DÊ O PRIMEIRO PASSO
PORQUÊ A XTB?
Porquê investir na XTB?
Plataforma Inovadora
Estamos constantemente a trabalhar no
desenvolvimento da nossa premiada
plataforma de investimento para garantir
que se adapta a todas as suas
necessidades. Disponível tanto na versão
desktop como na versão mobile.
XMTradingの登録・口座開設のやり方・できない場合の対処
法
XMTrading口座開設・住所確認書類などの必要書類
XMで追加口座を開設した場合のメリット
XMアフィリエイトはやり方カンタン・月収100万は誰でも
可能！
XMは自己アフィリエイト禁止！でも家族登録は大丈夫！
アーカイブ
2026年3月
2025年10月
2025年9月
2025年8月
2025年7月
☆ ☆ ☆ ☆ ☆
> About this task: The answer must consist of every line from the records above that holds "versão".

> Exercise solution:
necessidades. Disponível tanto na versão
desktop como na versão mobile.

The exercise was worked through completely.